Cardinal Biffi on the atomic bombing of Nagasaki
Ground Zero, the 浦上天主堂 Urakami Tenshudō Cathedral of Nagasaki (image source)
“I had already heard about Nagasaki. I had come across it repeatedly in the 'History manual of the Catholic missions' by Giuseppe Schmidlin, three volumes published in Milan in 1929. Nagasaki had produced the first substantial Catholic community in Japan, in the sixteenth century. In Nagasaki, on February 5, 1597, thirty-six martyrs (six missionary Franciscans, three Japanese Jesuits, and twenty-seven laymen) gave their lives for Christ. (continued...)

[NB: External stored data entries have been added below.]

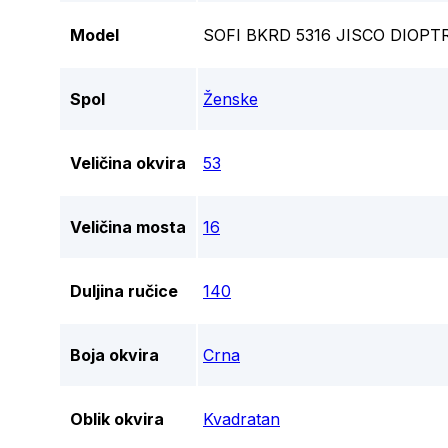
Model
SOFI BKRD 5316 JISCO DIOPT
Spol
Ženske
Veličina okvira
53
Veličina mosta
16
Duljina ručice
140
Boja okvira
Crna
Oblik okvira
Kvadratan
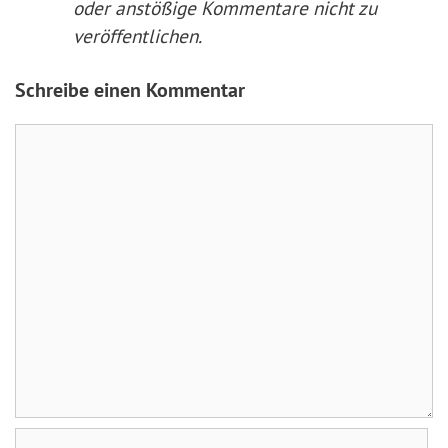
oder anstößige Kommentare nicht zu
veröffentlichen.
Schreibe einen Kommentar
Kommentar
Name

They were canonized by Pius IX in 1862. When the persecution was resumed in 1637, no fewer than thirty-five thousand Christians were killed. After this, the young community lived in the catacombs, so to speak, but it was not extinguished. In 1865, Fr. Petitjean discovered this 'clandestine Church', which revealed itself to him after it had verified that he was celibate, devoted to Mary, and obedient to the pope of Rome; thus the sacramental life could be resumed as normal. In 1889, complete religious freedom was proclaimed in Japan, and everything began flourishing again. On June 15, 1891, the diocese of Nagasaki was established canonically, and in 1927 it welcomed as its pastor Bishop Hayasaka, whom Pius XI himself had consecrated as the first Japanese bishop. It is from Schmidlin that we learn that in 1929, of the 94,096 Japanese Catholics, fully 63,698 were in Nagasaki.”
Having established this, cardinal Biffi concludes with a disturbing question:
“We can certainly assume that the atomic bombs were not dropped at random. So the question is inevitable: why is it that for the second slaughter, out of all the possibilities, that very city of Japan was chosen where Catholicism, apart from having its most glorious history, was also the most widespread and firmly established?”
Call Me Jorge... would add that the Japanese ended up surrendering under the exact same terms they were suing the United States of America for surrender before the two atomic bombs were dropped. The reason Nagasaki was chosen is because it was the Catholic center of Japan and had the largest cathedral in the Far East. In addition the city of Nagasaki had outlawed freemasonry in 1926. The Allied Powers were afraid that Catholicism would fill the void created by the Japanese Emperor renouncing his divinity, hence it had to be destroyed.